▸ **To do**: Look through the records below, and copy out every line that holds the string "pixels".

▸ **Records for this task**:
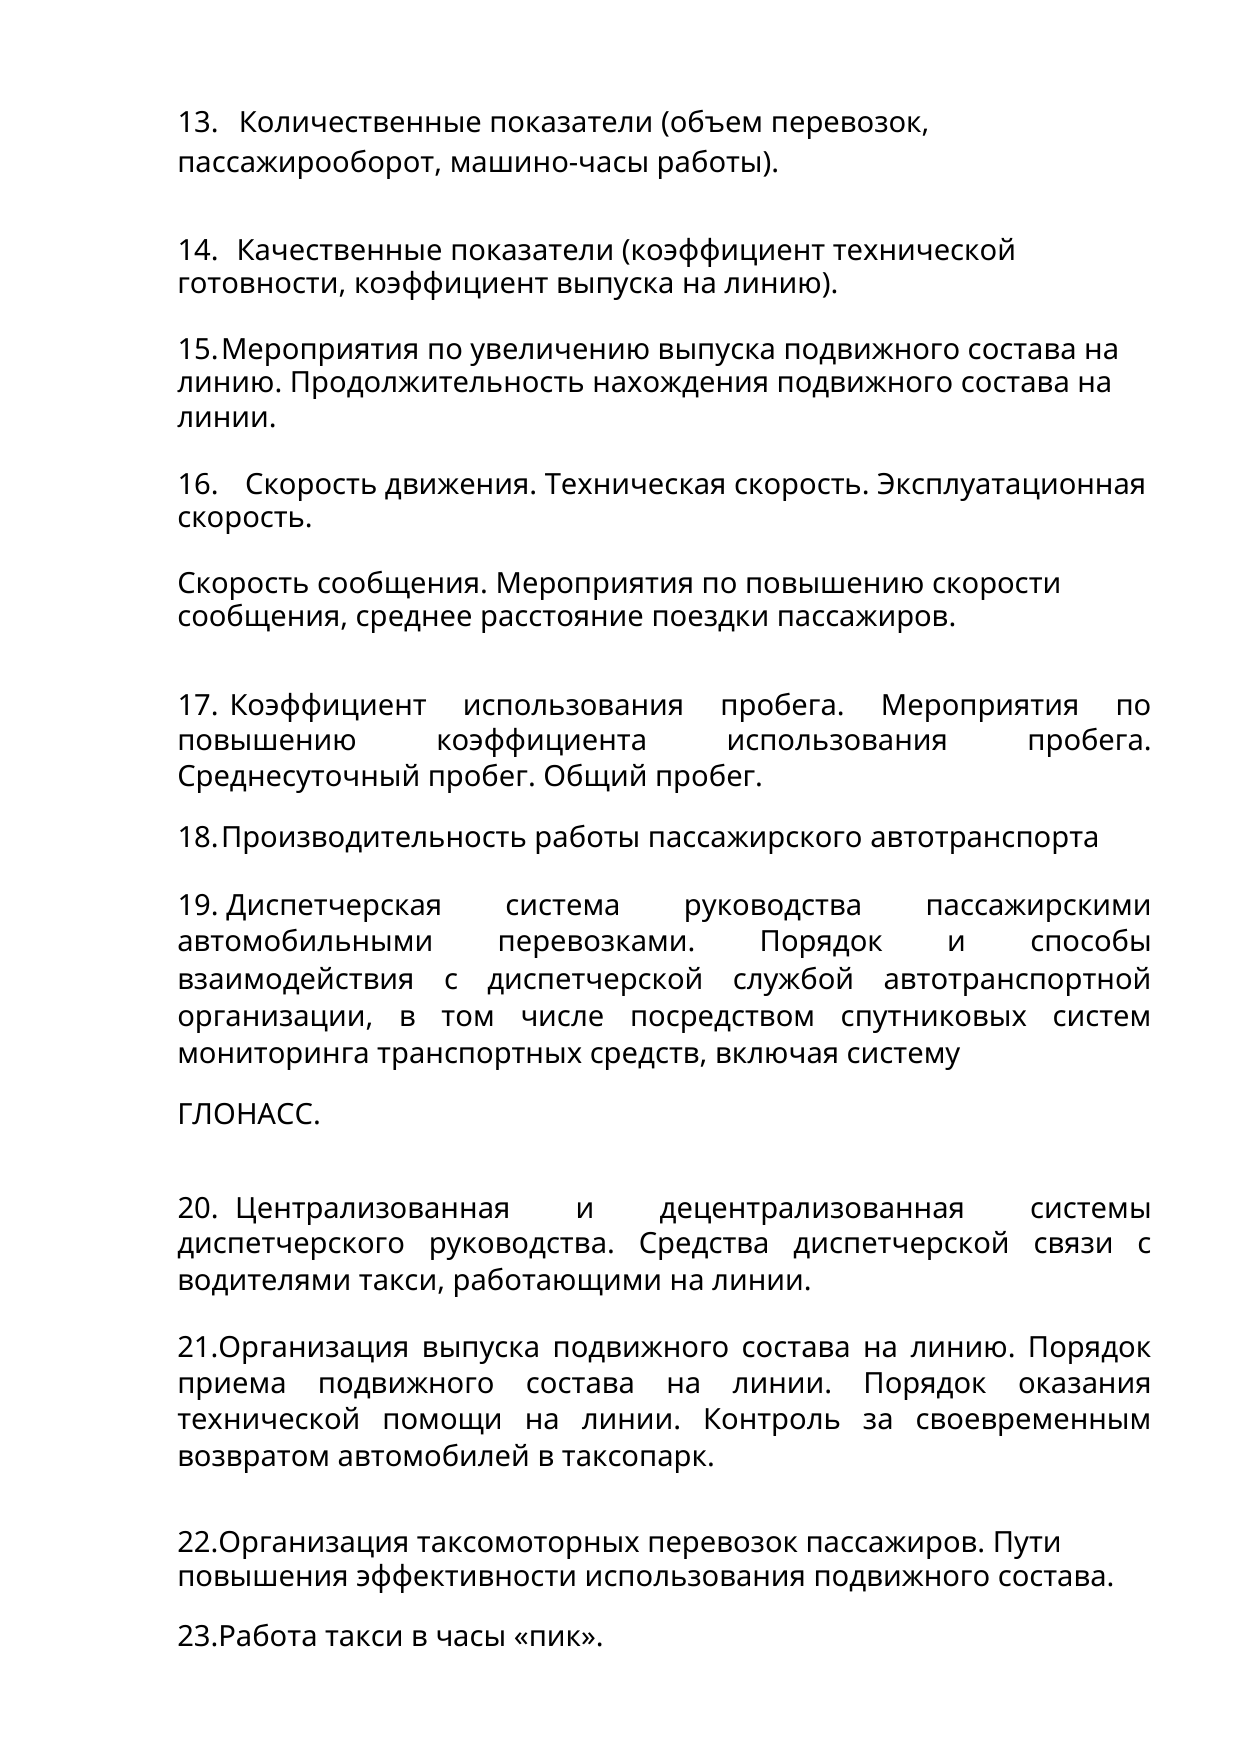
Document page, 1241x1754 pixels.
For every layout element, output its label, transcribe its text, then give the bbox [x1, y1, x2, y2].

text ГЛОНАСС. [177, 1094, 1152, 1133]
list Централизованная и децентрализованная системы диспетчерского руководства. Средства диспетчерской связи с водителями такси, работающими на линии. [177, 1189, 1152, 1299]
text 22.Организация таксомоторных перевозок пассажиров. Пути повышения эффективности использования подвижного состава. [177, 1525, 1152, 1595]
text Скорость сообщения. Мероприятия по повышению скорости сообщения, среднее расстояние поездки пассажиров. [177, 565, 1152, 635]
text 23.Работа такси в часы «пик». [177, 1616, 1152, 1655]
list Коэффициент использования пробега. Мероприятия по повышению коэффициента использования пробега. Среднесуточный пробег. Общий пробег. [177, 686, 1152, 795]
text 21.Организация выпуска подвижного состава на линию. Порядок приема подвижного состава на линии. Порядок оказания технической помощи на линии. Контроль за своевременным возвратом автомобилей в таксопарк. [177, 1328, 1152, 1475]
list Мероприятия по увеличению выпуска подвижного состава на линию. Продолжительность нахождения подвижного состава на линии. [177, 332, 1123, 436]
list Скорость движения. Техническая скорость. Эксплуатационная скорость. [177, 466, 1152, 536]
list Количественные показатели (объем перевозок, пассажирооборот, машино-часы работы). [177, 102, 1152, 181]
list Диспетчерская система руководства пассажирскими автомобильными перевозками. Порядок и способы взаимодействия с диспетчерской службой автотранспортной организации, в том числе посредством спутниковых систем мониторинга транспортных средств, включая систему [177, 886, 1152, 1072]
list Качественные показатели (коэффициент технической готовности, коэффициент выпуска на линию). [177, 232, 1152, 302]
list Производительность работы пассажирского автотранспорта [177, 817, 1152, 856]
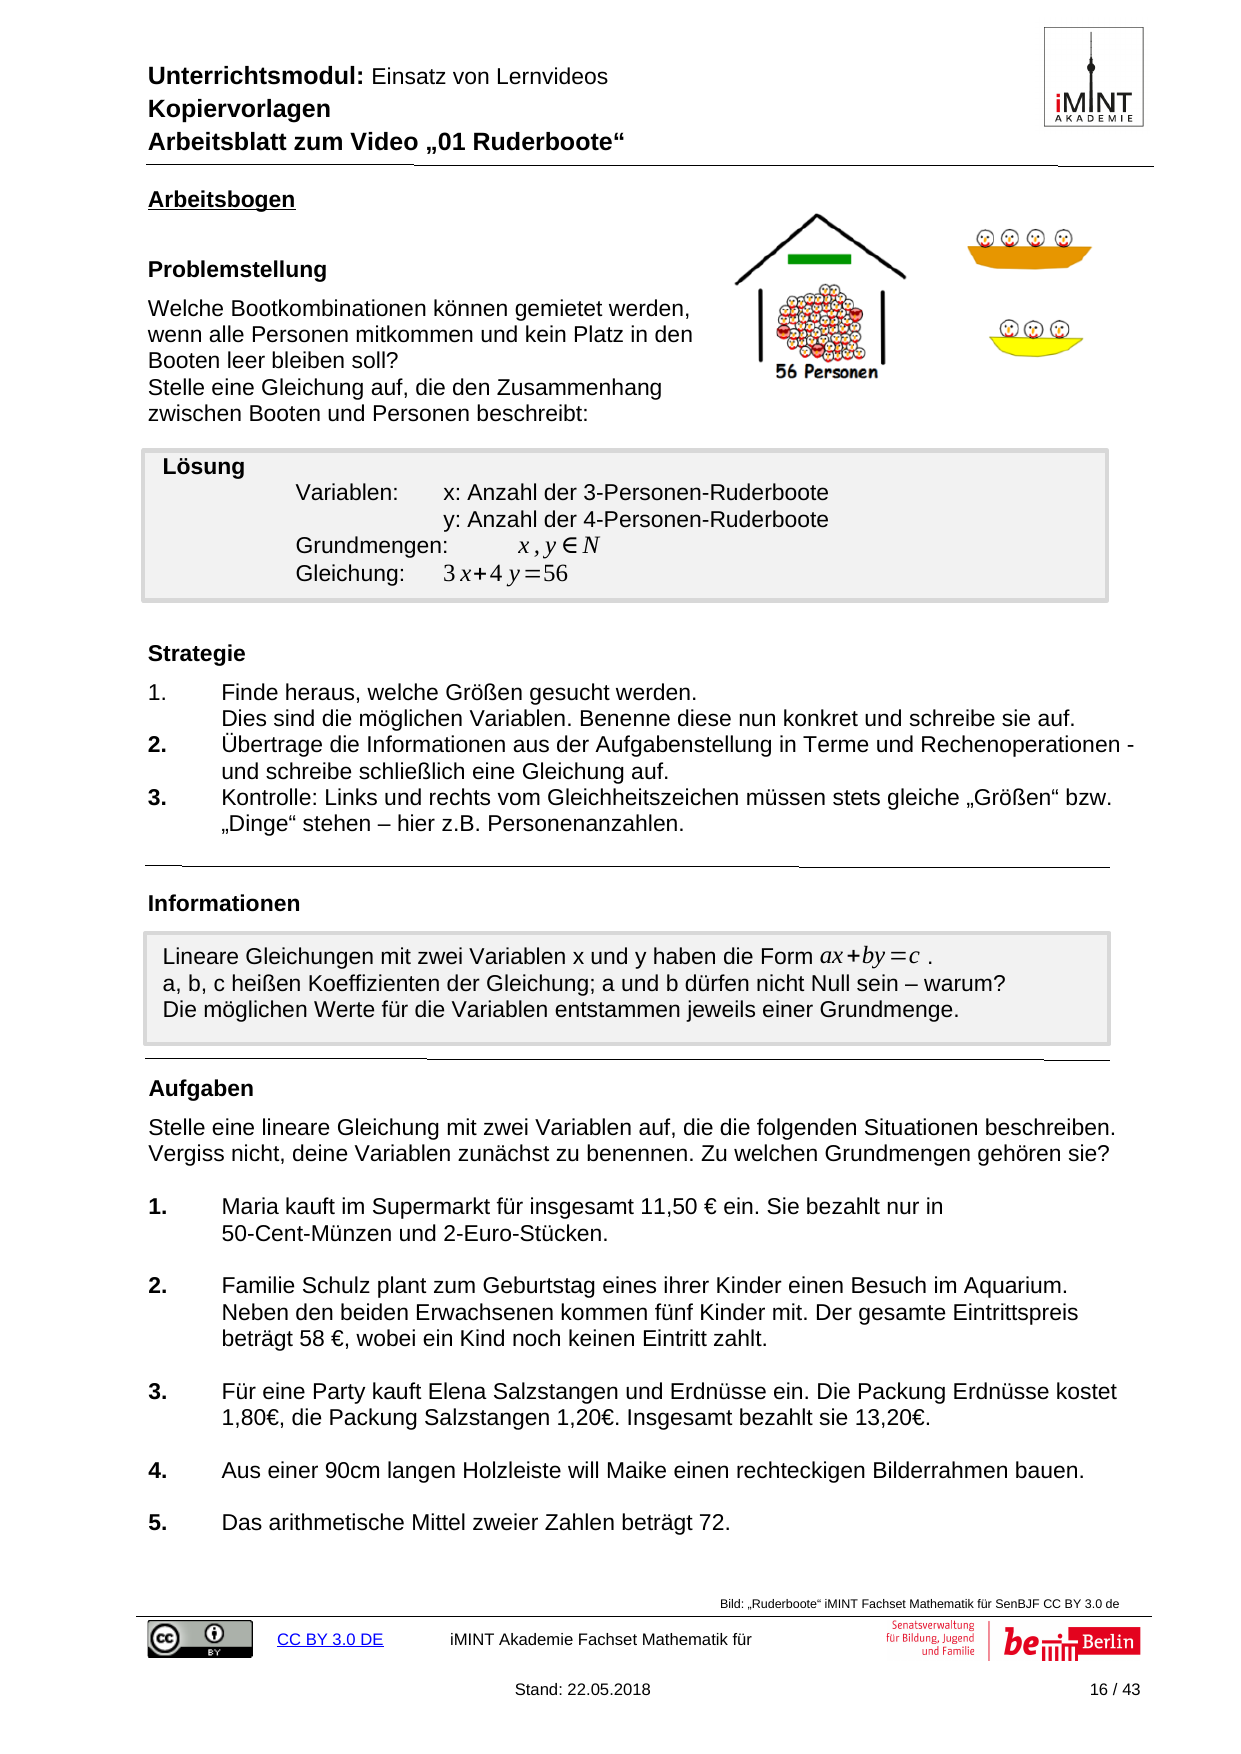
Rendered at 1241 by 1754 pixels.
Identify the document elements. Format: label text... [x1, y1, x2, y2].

▸ **Your solution**:
Document page, 1241x1754 pixels.
Rendered at 1241 by 1754 pixels.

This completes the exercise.